Research Center for Proteinaceous Materials (RCPM), Chosun University, Kwangju, Korea.
PLoS One. 2013 Jul 23;8(7):e67597. doi: 10.1371/journal.pone.0067597. Print 2013.
HP (2-20) is a 19-aa, amphipathic, α-helical peptide with antimicrobial properties that was derived from the N-terminus of Helicobacter pylori ribosomal protein L1. We previously showed that increasing the net hydrophobicity of HP (2-20) by substituting Trp for Gln(17) and Asp(19) (Anal 3) increased the peptide's antimicrobial activity. In hydrophobic medium, Anal 3 forms an amphipathic structure consisting of an N-terminal random coil region (residues 2-5) and an extended helical region (residues 6-20). To investigate the structure-activity relationship of Anal 3, we substituted Pro for Glu(9) (Anal 3-Pro) and then examined the new peptide's three-dimensional structure, antimicrobial activity and mechanism of action. Anal 3-Pro had an α-helical structure in the presence of trifluoroethanol (TFE) and sodium dodecyl sulfate (SDS). NMR spectroscopic analysis of Anal 3-Pro's tertiary structure in SDS micelles confirmed that the kink potential introduced by Pro(10) was responsible for the helix distortion. We also found that Anal 3-Pro exhibited about 4 times greater antimicrobial activity than Anal 3. Fluorescence activated flow cytometry and confocal fluorescence microscopy showed that incorporating a Pro-hinge into Anal 3 markedly reduced its membrane permeability so that it accumulated in the cytoplasm without remaining in the cell membrane. To investigate the translocation mechanism, we assessed its ability to release of FITC-dextran. The result showed Anal 3-Pro created a pore <1.8 nm in diameter, which is similar to buforin II. Notably, scanning electron microscopic observation of Candida albicans revealed that Anal 3-Pro and buforin II exert similar effects on cell membranes, whereas magainin 2 exerts a different, more damaging, effect. In addition, Anal 3-Pro assumed a helix-hinge-helix structure in the presence of biological membranes and formed micropores in both bacterial and fungal membranes, through which it entered the cytoplasm and tightly bound to DNA. These results indicate that the bending region of Anal 3- Pro peptide is prerequisite for effective antibiotic activity and may facilitate easy penetration of the lipid bilayers of the cell membrane.
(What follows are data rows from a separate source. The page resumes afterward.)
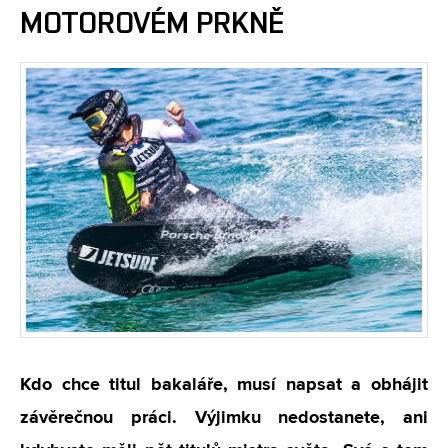
MOTOROVÉM PRKNĚ
Kdo chce titul bakaláře, musí napsat a obhájit
závěrečnou práci. Výjimku nedostanete, ani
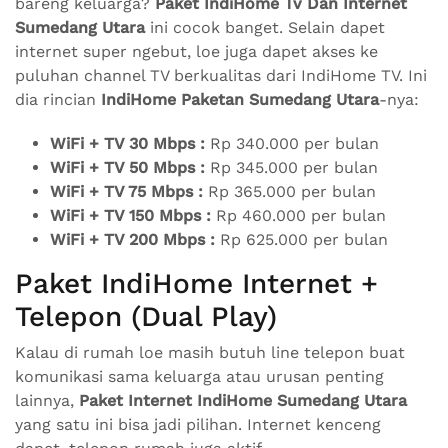
bareng keluarga?
Paket IndiHome Tv Dan Internet
Sumedang Utara
ini cocok banget. Selain dapet
internet super ngebut, loe juga dapet akses ke
puluhan channel TV berkualitas dari IndiHome TV. Ini
dia rincian
IndiHome Paketan Sumedang Utara
-nya:
WiFi + TV 30 Mbps :
Rp 340.000 per bulan
WiFi + TV 50 Mbps :
Rp 345.000 per bulan
WiFi + TV 75 Mbps :
Rp 365.000 per bulan
WiFi + TV 150 Mbps :
Rp 460.000 per bulan
WiFi + TV 200 Mbps :
Rp 625.000 per bulan
Paket IndiHome Internet +
Telepon (Dual Play)
Kalau di rumah loe masih butuh line telepon buat
komunikasi sama keluarga atau urusan penting
lainnya,
Paket Internet IndiHome Sumedang Utara
yang satu ini bisa jadi pilihan. Internet kenceng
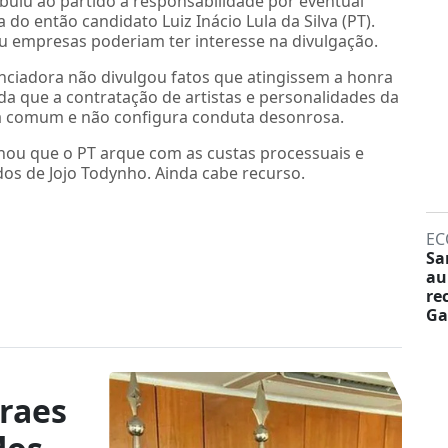
ibuiu ao partido a responsabilidade por eventual
do então candidato Luiz Inácio Lula da Silva (PT).
 empresas poderiam ter interesse na divulgação.
ciadora não divulgou fatos que atingissem a honra
nda que a contratação de artistas e personalidades da
ica comum e não configura conduta desonrosa.
inou que o PT arque com as custas processuais e
os de Jojo Todynho. Ainda cabe recurso.
EC
Sa
au
re
Ga
raes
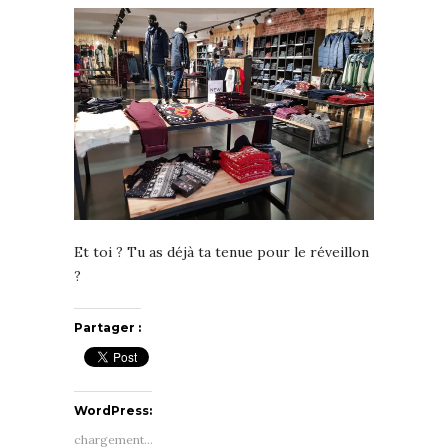
Et toi ? Tu as déjà ta tenue pour le réveillon
?
Partager :
WordPress:
chargement…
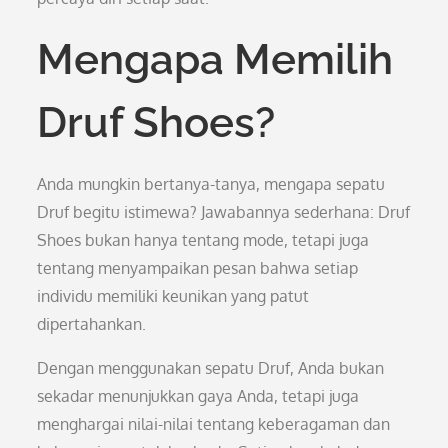
Mengapa Memilih
Druf Shoes?
Anda mungkin bertanya-tanya, mengapa sepatu
Druf begitu istimewa? Jawabannya sederhana: Druf
Shoes bukan hanya tentang mode, tetapi juga
tentang menyampaikan pesan bahwa setiap
individu memiliki keunikan yang patut
dipertahankan.
Dengan menggunakan sepatu Druf, Anda bukan
sekadar menunjukkan gaya Anda, tetapi juga
menghargai nilai-nilai tentang keberagaman dan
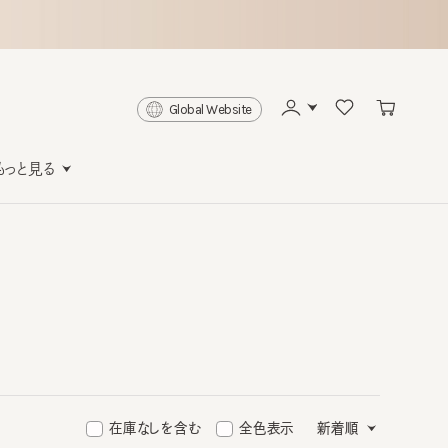
Global Website
と見る
在庫なしを含む
全色表示
新着順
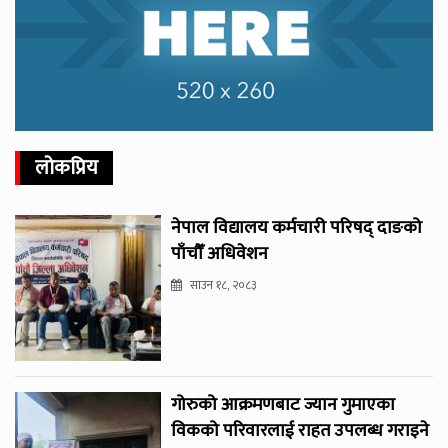
लोकप्रिय
नेपाल विद्यालय कर्मचारी परिषद् दाङको
पाँचौँ अधिवेशन
साउन १८, २०८३
गोरुको आक्रमणबाट ज्यान गुमाएका
विकको परिवारलाई राहत उपलब्ध गराइने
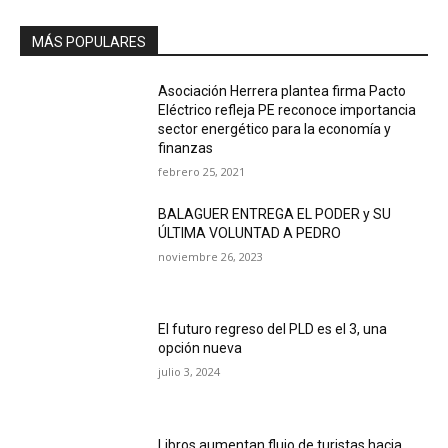
MÁS POPULARES
Asociación Herrera plantea firma Pacto
Eléctrico refleja PE reconoce importancia
sector energético para la economía y
finanzas
febrero 25, 2021
BALAGUER ENTREGA EL PODER y SU
ÚLTIMA VOLUNTAD A PEDRO
noviembre 26, 2023
El futuro regreso del PLD es el 3, una
opción nueva
julio 3, 2024
Libros aumentan flujo de turistas hacia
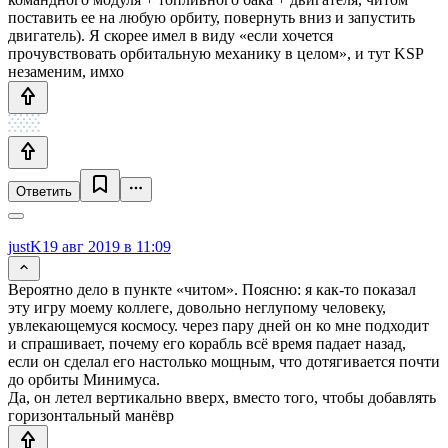
поставить ее на любую орбиту, повернуть вниз и запустить
двигатель). Я скорее имел в виду «если хочется
прочувствовать орбитальную механику в целом», и тут KSP
незаменим, имхо
Ответить
justK
19 авг 2019 в 11:09
Вероятно дело в пункте «читом». Поясню: я как-то показал
эту игру моему коллеге, довольно неглупому человеку,
увлекающемуся космосу. через пару дней он ко мне подходит
и спрашивает, почему его корабль всё время падает назад,
если он сделал его настолько мощным, что дотягивается почти
до орбиты Минимуса.
Да, он летел вертикально вверх, вместо того, чтобы добавлять
горизонтальный манёвр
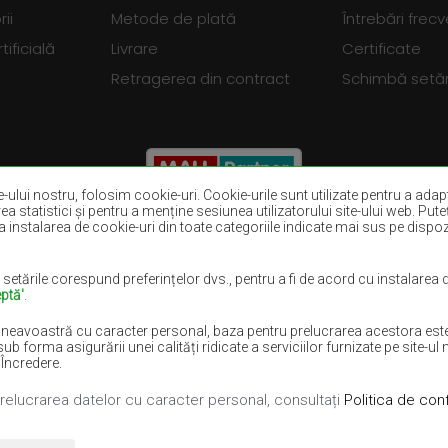
ii
Metode de plată
Întrebări frec
tificială
Livrare
Certificate
Retragerea din contract
Schimbă setări
ite-ului nostru, folosim cookie-uri. Cookie-urile sunt utilizate pentru a adapt
rea statistici și pentru a menține sesiunea utilizatorului site-ului web. Put
 instalarea de cookie-uri din toate categoriile indicate mai sus pe dispozit
Covoare maro
Covoare burgun
Covoare violet
Covoare albast
 setările corespund preferințelor dvs., pentru a fi de acord cu instalarea
ptă'
.
Covoare lila
Covoare galben
neavoastră cu caracter personal, baza pentru prelucrarea acestora este i
lii
Covoare roz
Covoare gri
rma asigurării unei calități ridicate a serviciilor furnizate pe site-ul n
 Încredere.
prelucrarea datelor cu caracter personal, consultați
Politica de conf
turile rezervate.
HP (2-20) 是一种 19 个氨基酸的两亲性 α-螺旋肽,具有抗菌特性,它来源于幽门螺杆菌核糖体蛋白 L1 的 N 端。我们之前的研究表明,通过将 Gln(17)和 Asp(19)替换为色氨酸(Anal 3)增加 HP (2-20) 的净疏水性,可以提高该肽的抗菌活性。在疏水环境中,Anal 3 形成一种两亲性结构,由 N 端的无规卷曲区(残基 2-5)和延伸的螺旋区(残基 6-20)组成。为了研究 Anal 3 的结构-活性关系,我们将 Glu(9)替换为 Pro(Anal 3-Pro),然后检测新肽的三维结构、抗菌活性和作用机制。在三氟乙醇 (TFE) 和十二烷基硫酸钠 (SDS) 存在下,Anal 3-Pro 具有 α-螺旋结构。Anal 3-Pro 在 SDS 胶束中的三级结构的 NMR 光谱分析证实,Pro(10)引入的扭曲势导致了螺旋的扭曲。我们还发现,Anal 3-Pro 的抗菌活性比 Anal 3 大约高出 4 倍。荧光激活流式细胞术和共聚焦荧光显微镜观察表明,在 Anal 3 中引入 Pro 铰链会显著降低其膜通透性,使其在细胞质中积累而不留在细胞膜中。为了研究其转运机制,我们评估了它释放 FITC-葡聚糖的能力。结果表明,Anal 3-Pro 形成的孔直径小于 1.8nm,与 Buforin II 相似。值得注意的是,对白色念珠菌的扫描电子显微镜观察表明,Anal 3-Pro 和 Buforin II 对细胞膜有相似的作用,而 Magainin 2 则有不同的、更具破坏性的作用。此外,在生物膜存在的情况下,Anal 3-Pro 呈现出一个“螺旋-铰链-螺旋”的结构,并在细菌和真菌的膜上形成微孔,通过这些微孔进入细胞质并与 DNA 紧密结合。这些结果表明,Anal 3-Pro 肽的弯曲区域是有效抗生素活性的前提,可能有助于其容易穿透细胞膜的脂质双层。